Дело в том, что по характеру он вовсе не склонен к странствиям, бродяжничество навязано ему обстоятельствами. Переезжая с места на место, он большую часть времени испытывает острое беспокойство, что придает всему окружающему возвышенность и яркость. Картина жизни складывается из последовательности малозначительных опасных штрихов, он не ощущает связи ни с чем, что его окружает, он постоянно боится умереть. В результате он почти никогда не чувствует себя счастливым в том месте, где пребывает в настоящий момент, что-то внутри побуждает его двигаться к следующему, и хотя у него никогда нет определенной цели, он всегда бежит прочь, прочь, прочь. Таков изъян его характера, который странствия превратили в обычное состояние.

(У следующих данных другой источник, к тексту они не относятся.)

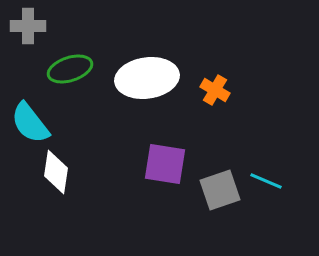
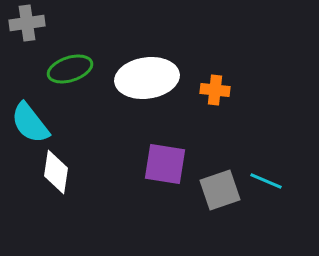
gray cross: moved 1 px left, 3 px up; rotated 8 degrees counterclockwise
orange cross: rotated 24 degrees counterclockwise
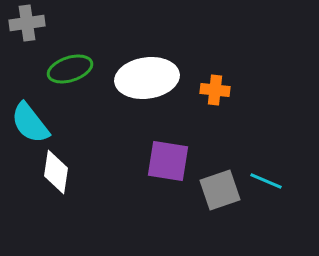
purple square: moved 3 px right, 3 px up
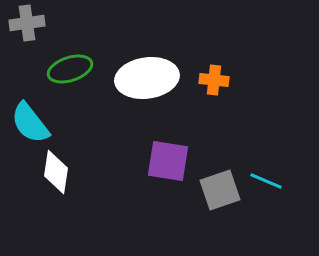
orange cross: moved 1 px left, 10 px up
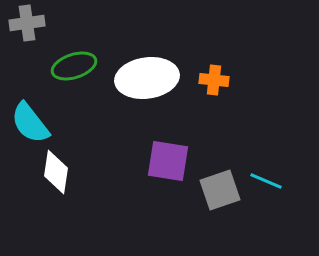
green ellipse: moved 4 px right, 3 px up
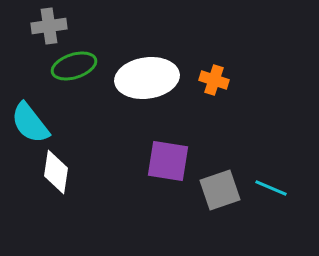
gray cross: moved 22 px right, 3 px down
orange cross: rotated 12 degrees clockwise
cyan line: moved 5 px right, 7 px down
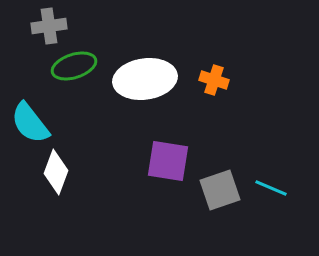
white ellipse: moved 2 px left, 1 px down
white diamond: rotated 12 degrees clockwise
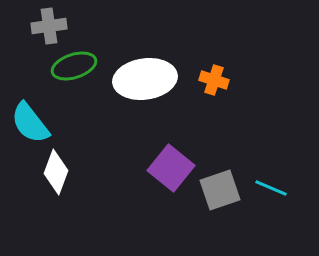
purple square: moved 3 px right, 7 px down; rotated 30 degrees clockwise
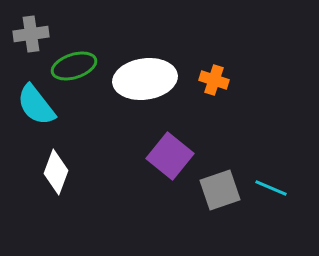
gray cross: moved 18 px left, 8 px down
cyan semicircle: moved 6 px right, 18 px up
purple square: moved 1 px left, 12 px up
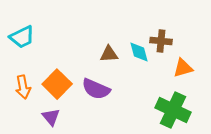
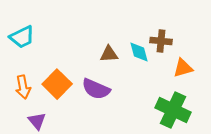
purple triangle: moved 14 px left, 4 px down
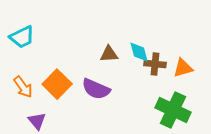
brown cross: moved 6 px left, 23 px down
orange arrow: rotated 25 degrees counterclockwise
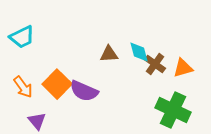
brown cross: rotated 30 degrees clockwise
purple semicircle: moved 12 px left, 2 px down
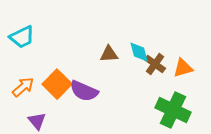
orange arrow: rotated 95 degrees counterclockwise
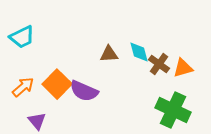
brown cross: moved 4 px right
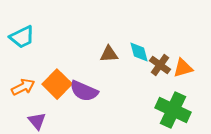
brown cross: moved 1 px right, 1 px down
orange arrow: rotated 15 degrees clockwise
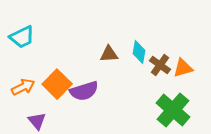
cyan diamond: rotated 25 degrees clockwise
purple semicircle: rotated 40 degrees counterclockwise
green cross: rotated 16 degrees clockwise
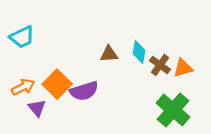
purple triangle: moved 13 px up
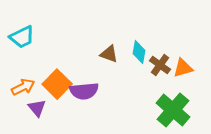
brown triangle: rotated 24 degrees clockwise
purple semicircle: rotated 12 degrees clockwise
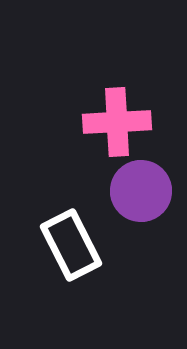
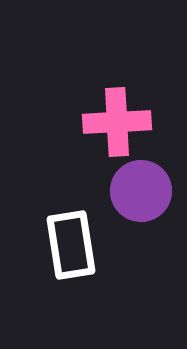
white rectangle: rotated 18 degrees clockwise
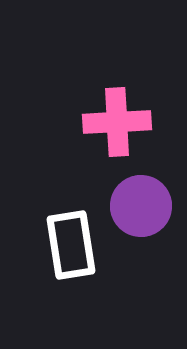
purple circle: moved 15 px down
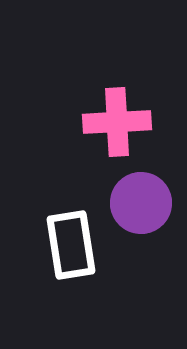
purple circle: moved 3 px up
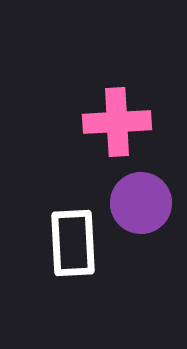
white rectangle: moved 2 px right, 2 px up; rotated 6 degrees clockwise
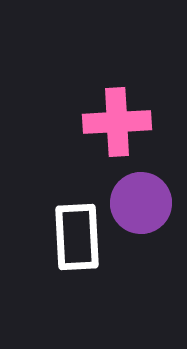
white rectangle: moved 4 px right, 6 px up
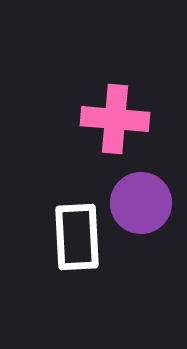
pink cross: moved 2 px left, 3 px up; rotated 8 degrees clockwise
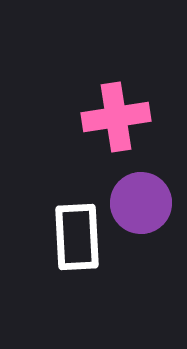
pink cross: moved 1 px right, 2 px up; rotated 14 degrees counterclockwise
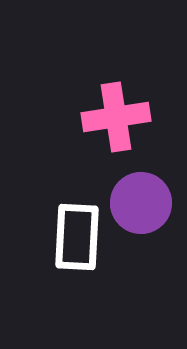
white rectangle: rotated 6 degrees clockwise
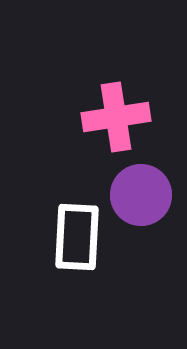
purple circle: moved 8 px up
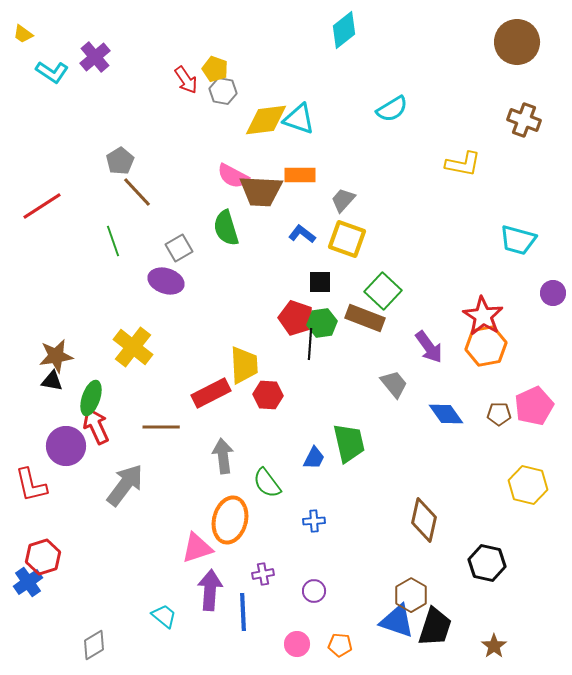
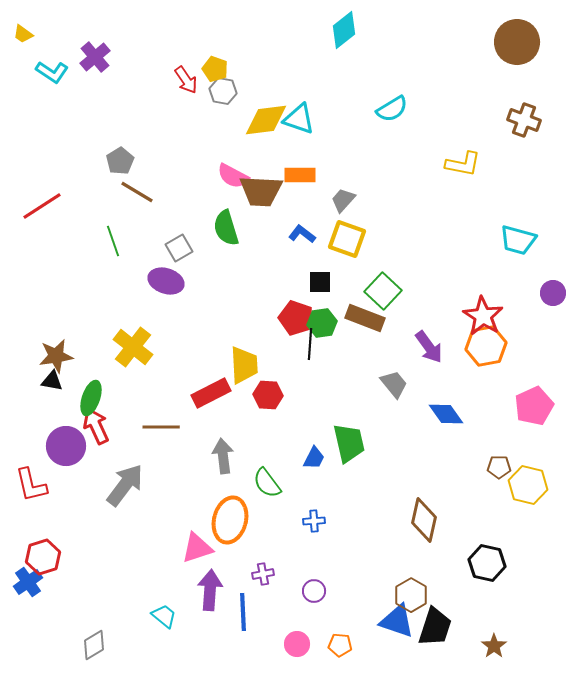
brown line at (137, 192): rotated 16 degrees counterclockwise
brown pentagon at (499, 414): moved 53 px down
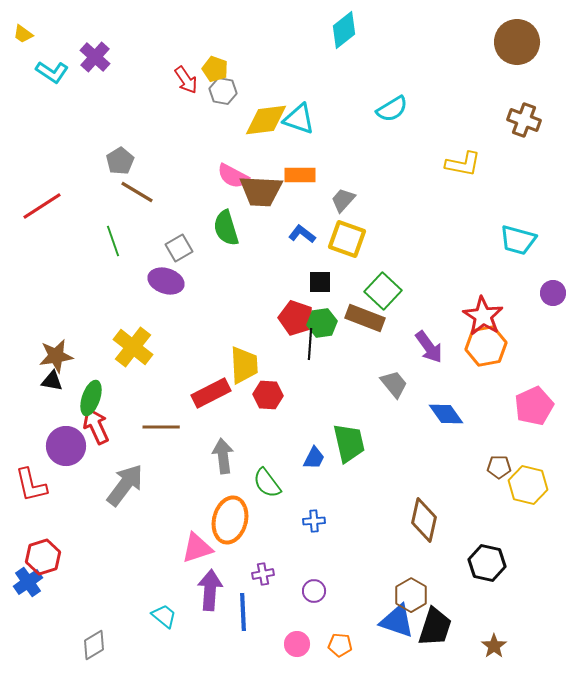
purple cross at (95, 57): rotated 8 degrees counterclockwise
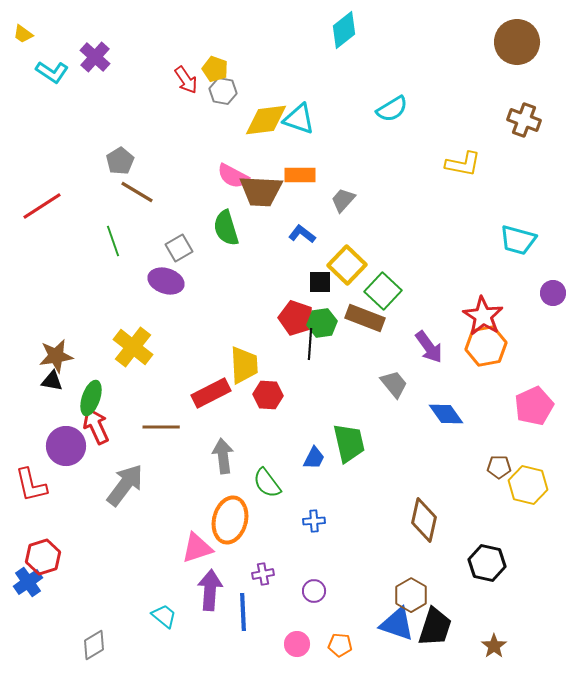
yellow square at (347, 239): moved 26 px down; rotated 24 degrees clockwise
blue triangle at (397, 621): moved 3 px down
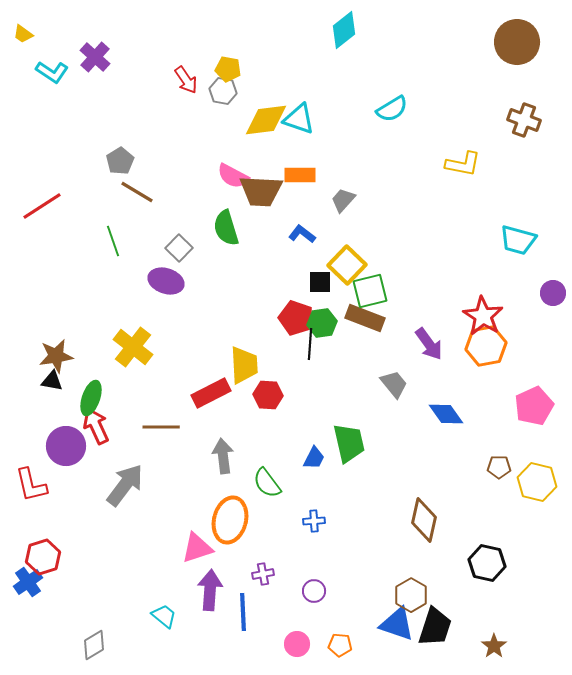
yellow pentagon at (215, 69): moved 13 px right; rotated 10 degrees counterclockwise
gray square at (179, 248): rotated 16 degrees counterclockwise
green square at (383, 291): moved 13 px left; rotated 33 degrees clockwise
purple arrow at (429, 347): moved 3 px up
yellow hexagon at (528, 485): moved 9 px right, 3 px up
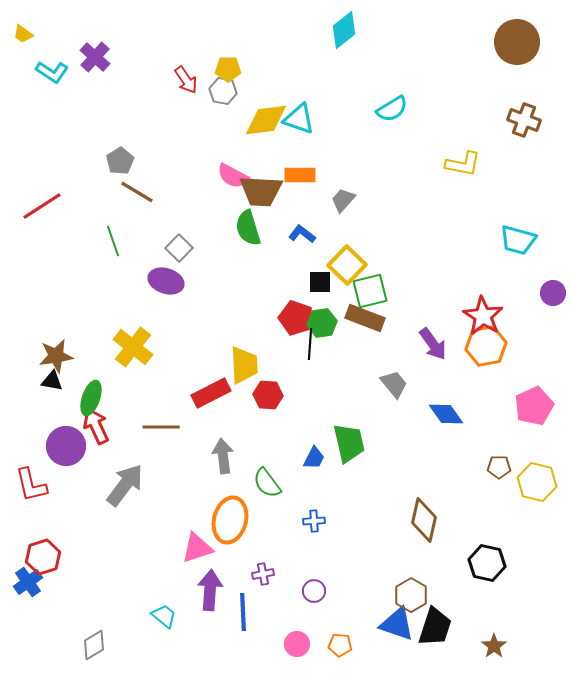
yellow pentagon at (228, 69): rotated 10 degrees counterclockwise
green semicircle at (226, 228): moved 22 px right
purple arrow at (429, 344): moved 4 px right
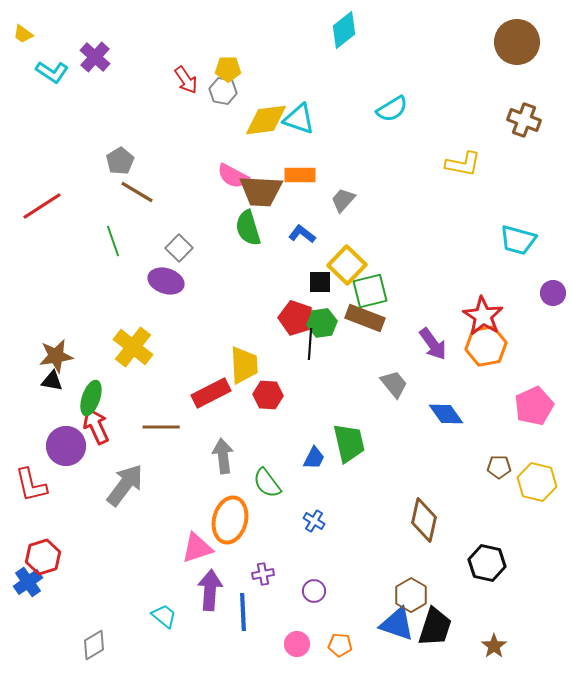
blue cross at (314, 521): rotated 35 degrees clockwise
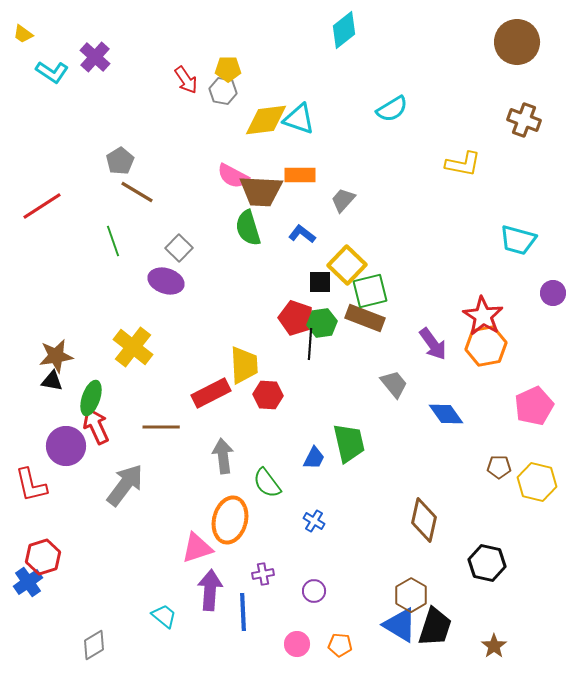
blue triangle at (397, 624): moved 3 px right, 1 px down; rotated 12 degrees clockwise
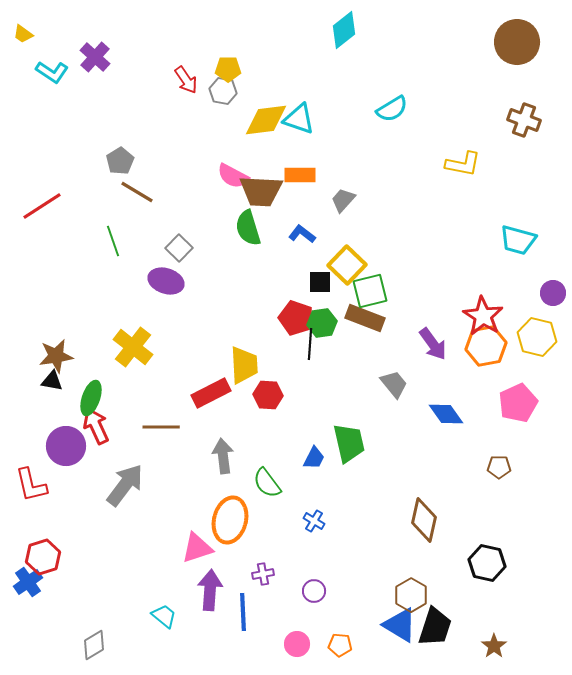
pink pentagon at (534, 406): moved 16 px left, 3 px up
yellow hexagon at (537, 482): moved 145 px up
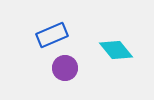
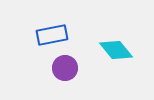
blue rectangle: rotated 12 degrees clockwise
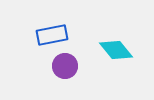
purple circle: moved 2 px up
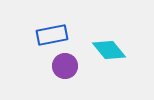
cyan diamond: moved 7 px left
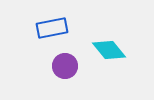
blue rectangle: moved 7 px up
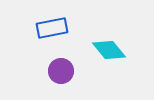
purple circle: moved 4 px left, 5 px down
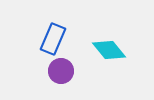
blue rectangle: moved 1 px right, 11 px down; rotated 56 degrees counterclockwise
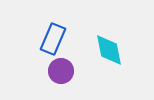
cyan diamond: rotated 28 degrees clockwise
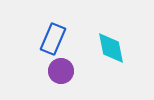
cyan diamond: moved 2 px right, 2 px up
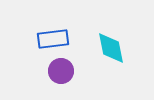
blue rectangle: rotated 60 degrees clockwise
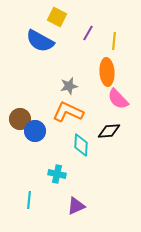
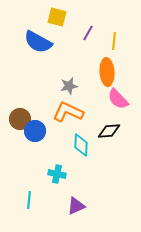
yellow square: rotated 12 degrees counterclockwise
blue semicircle: moved 2 px left, 1 px down
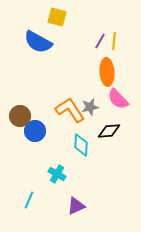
purple line: moved 12 px right, 8 px down
gray star: moved 21 px right, 21 px down
orange L-shape: moved 2 px right, 2 px up; rotated 32 degrees clockwise
brown circle: moved 3 px up
cyan cross: rotated 18 degrees clockwise
cyan line: rotated 18 degrees clockwise
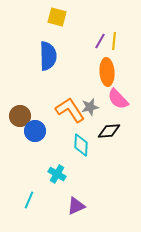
blue semicircle: moved 10 px right, 14 px down; rotated 120 degrees counterclockwise
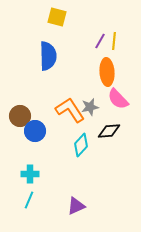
cyan diamond: rotated 40 degrees clockwise
cyan cross: moved 27 px left; rotated 30 degrees counterclockwise
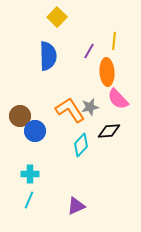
yellow square: rotated 30 degrees clockwise
purple line: moved 11 px left, 10 px down
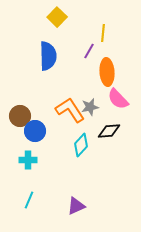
yellow line: moved 11 px left, 8 px up
cyan cross: moved 2 px left, 14 px up
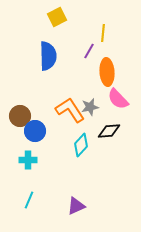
yellow square: rotated 18 degrees clockwise
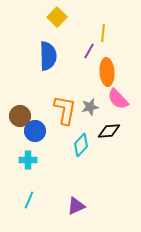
yellow square: rotated 18 degrees counterclockwise
orange L-shape: moved 5 px left; rotated 44 degrees clockwise
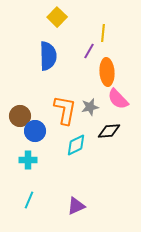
cyan diamond: moved 5 px left; rotated 20 degrees clockwise
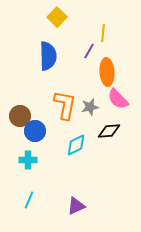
orange L-shape: moved 5 px up
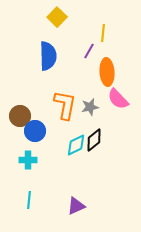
black diamond: moved 15 px left, 9 px down; rotated 35 degrees counterclockwise
cyan line: rotated 18 degrees counterclockwise
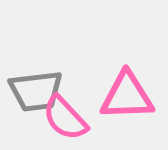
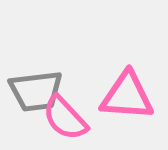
pink triangle: rotated 6 degrees clockwise
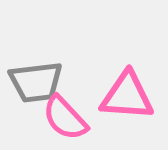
gray trapezoid: moved 9 px up
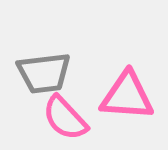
gray trapezoid: moved 8 px right, 9 px up
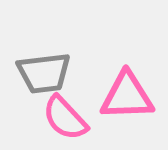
pink triangle: rotated 6 degrees counterclockwise
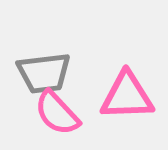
pink semicircle: moved 8 px left, 5 px up
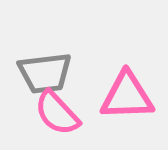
gray trapezoid: moved 1 px right
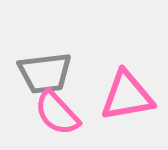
pink triangle: rotated 8 degrees counterclockwise
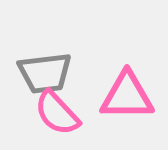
pink triangle: rotated 10 degrees clockwise
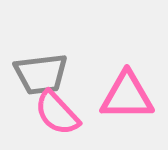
gray trapezoid: moved 4 px left, 1 px down
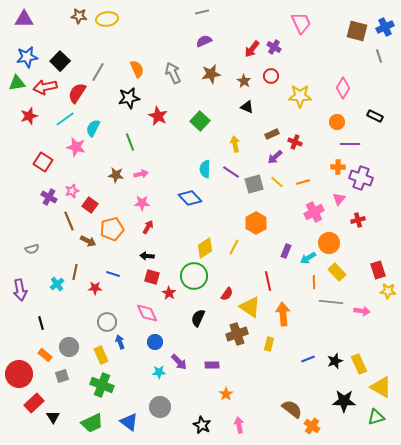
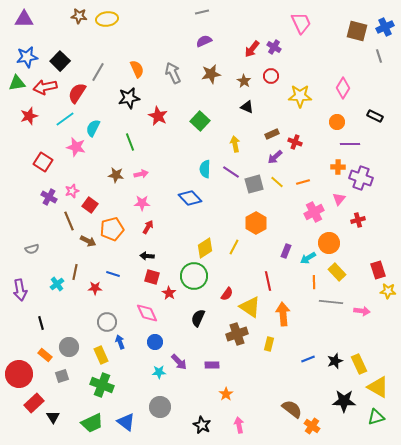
yellow triangle at (381, 387): moved 3 px left
blue triangle at (129, 422): moved 3 px left
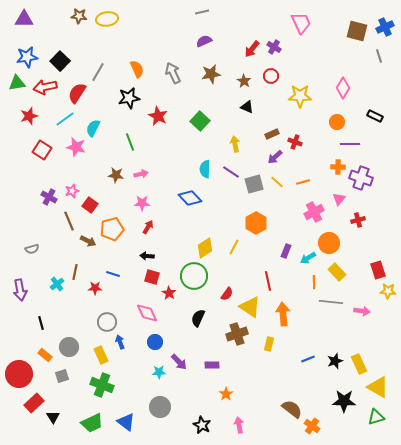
red square at (43, 162): moved 1 px left, 12 px up
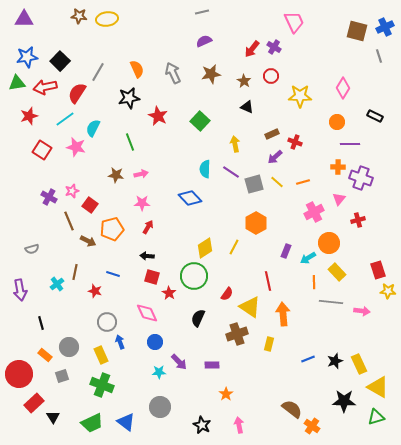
pink trapezoid at (301, 23): moved 7 px left, 1 px up
red star at (95, 288): moved 3 px down; rotated 16 degrees clockwise
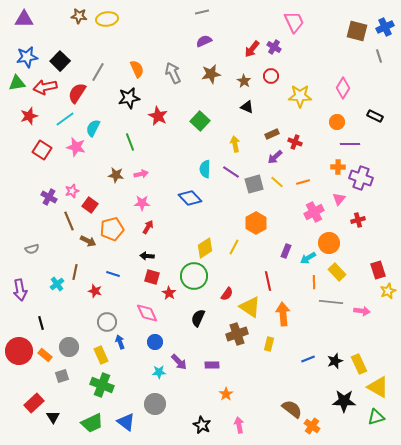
yellow star at (388, 291): rotated 28 degrees counterclockwise
red circle at (19, 374): moved 23 px up
gray circle at (160, 407): moved 5 px left, 3 px up
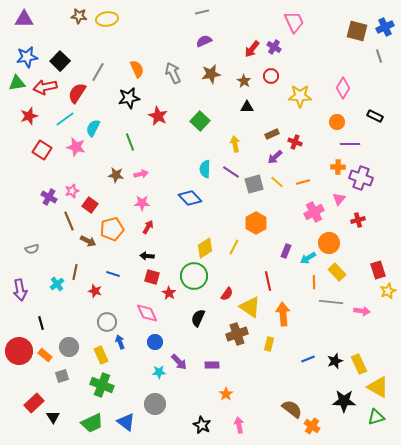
black triangle at (247, 107): rotated 24 degrees counterclockwise
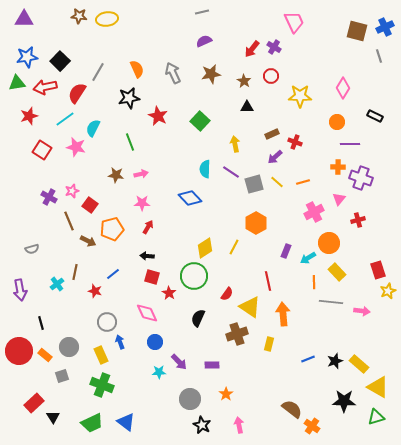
blue line at (113, 274): rotated 56 degrees counterclockwise
yellow rectangle at (359, 364): rotated 24 degrees counterclockwise
gray circle at (155, 404): moved 35 px right, 5 px up
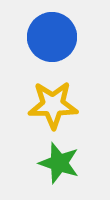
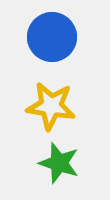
yellow star: moved 2 px left, 1 px down; rotated 9 degrees clockwise
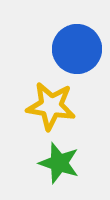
blue circle: moved 25 px right, 12 px down
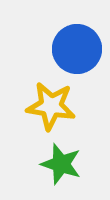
green star: moved 2 px right, 1 px down
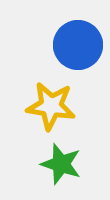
blue circle: moved 1 px right, 4 px up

Двадцатью годами раньше, по иным причинам, нечто похожее случилось с его дедом. После смерти жены в этом укорененном, малоподвижном человеке что-то необратимо сломалось, и он пустился в дорогу. Он объехал весь мир, побывал в самых отдаленных и неожиданных местах, гонимый не любознательностью и жаждой чуда, а горем. В домашнем почтовом ящике появлялись открытки и письма с экзотическими штемпелями и марками. Иногда он звонил, и его голос, хриплый от желания вернуться, казалось, доносился с морского дна. Но он не возвращался. Только гораздо позже, когда совсем состарился и изнемог, он приехал обратно и доживал последние годы в задней части дома, выходившей в сад. Днем он бесцельно бродил между клумбами в пижаме, с всклокоченными немытыми волосами. К тому времени рассудок его померк. Он не помнил, где побывал. Все картины, впечатления, страны и континенты, которые он посетил, стерлись из памяти. А того, чего вы не помните, словно и не существует. Сам он считал, что никогда не выходил за пределы своей лужайки. Раздражительный и скаредный в течение большей части жизни, теперь он был в целом покладистым, хотя все еще способным на вспышки иррационального гнева. Что ты болтаешь? Я никогда не бывал в Перу, я ничего не знаю об этой стране! Не пори чушь о каком-то Перу!